Gravatar i probably should have mentioned scott mccloud.

PS: *crickets chipring*


Gravatar Yeah, no response so far, but I'll bet somebody will pick up on this.

Paging Dirk Deppey!


Gravatar I'm probably the wrong person to ask, but my favorites are Wish^3 (www.wish3.com), fallen (http://aido.furvect.com/fallen.htm), and Strings of Fate (stringsoffate.com). Though these three don't get update frequently, I am in awe at their talent. I just wish the comics media would even give a small mention to their existance. Many of these comics are too good to be overlooked.


Gravatar Hey, Brit, did you notice a few posts back where I posted a link to the Pants Press sketchblog, where Fate's Jen Wang is still posting some stuff? She hasn't updated SoF for a while due to personal reasons, but I don't think she's abandoned it completely.

You should check out Scary-Go-Round, too. I think you'd like it, I do.

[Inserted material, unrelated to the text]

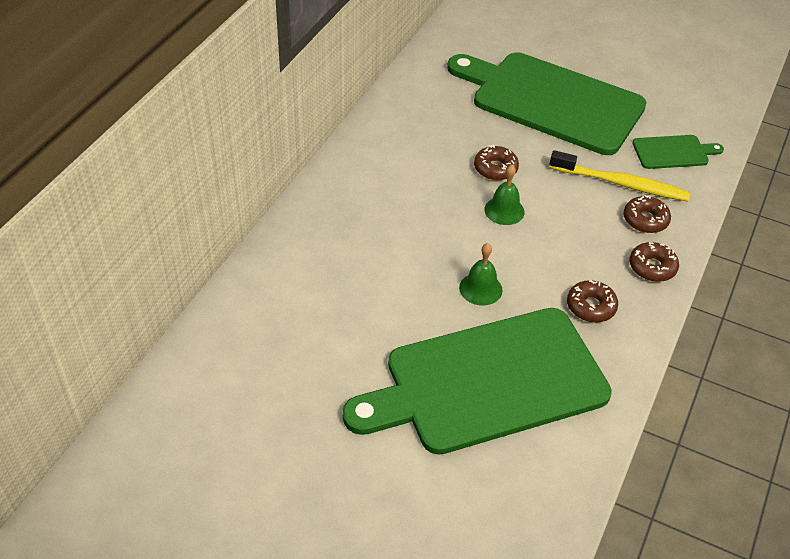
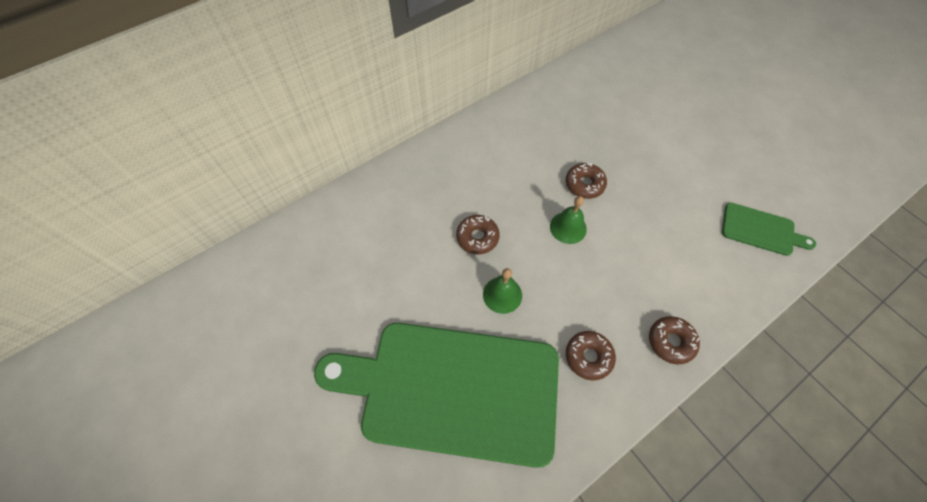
camera: 30 degrees right, 15 degrees up
green cutting board [447,52,647,155] -> none
yellow toothbrush [549,150,690,202] -> none
brown donut [623,195,671,233] -> brown donut moved to [456,215,500,254]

Gravatar The easy answer, I think, is that people still have a mentality that print = legitimacy. Putting comics on the web doesn't count as "publishing" in many people's minds because it's so cheap and easy.

Plus, while Batman and Penny Arcade both use the same "language of comics," they are still two different formats -- the short gag strip and the serial comic book. These formats have diverged over the years on both the producer and readership end of things. (Comic book readers are always complaining that not enough people read comics, but plenty of people still read newspaper funnies; the complaint refers to people not reading comic BOOKS). The majority of comics journalists are more interested, it seems, in longform works than in comic strips.

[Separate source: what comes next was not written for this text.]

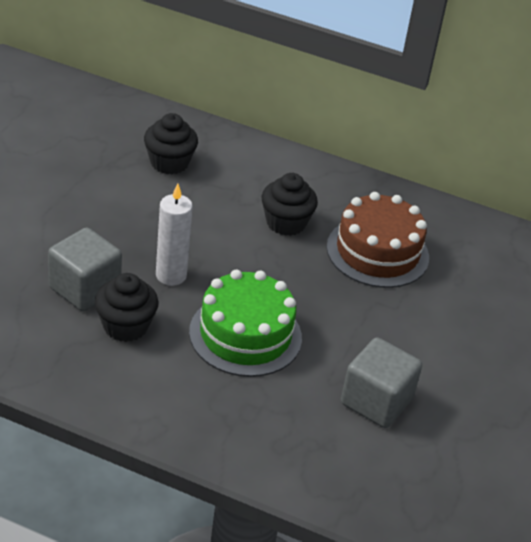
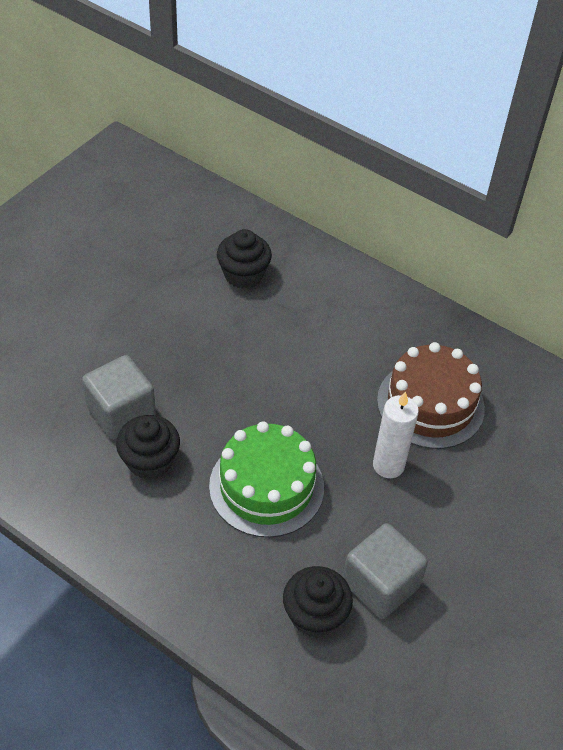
camera: 15 degrees right, 10 degrees up
white candle [156,183,193,286] -> white candle moved to [373,391,419,478]
black cupcake [262,173,318,236] -> black cupcake moved to [283,566,353,638]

Gravatar Well, you have to ask yourself what is there to report? I don't mean that in a snarky way, either: Look at what is getting reported about print comics. Either it is about the business of comics (how much Marvel stock has dropped, who's fired/hired for what book, editorial decisions made at different publishing houses, new imprints, etc) or it's the kind of stuff that falls into that bs/fluff category (can you believe what's happening in [fill in book name here]? can you believe what they're doing to [fill in character name here]).

On the whole, it seems to me that webcomics don't have either of these going on. In the latter case, that's a good thing. But the former:

Compared to cousins like print comics or syndicated comic strips, webcomics lack the larger publishing structure. Some of the very strengths of the medium (freedom to do whatever the hell you want, basically, without editorial supervision) are what deprive it of the "drama" that exists in the other realms of


Gravatar (damn! I always forget that...)

I think what I said was:

deprive print comics ventures of the "drama" centering around two major things webcomics lack: economics and editorial, and there's not that much left to comment on.

But then again, webcomics journalism needs to evolve just like webcomics did. Just like webcomics had (and still have) to find their way distict from their print cousins, so too does the journalism to cover it. Look at comixpedia.com: some really good stuff is going on there, but also some bewildering randomness.

jce


Gravatar JCE, that is a very insightful point.


Gravatar Thanks for the links everyone. Some nice stuff in there.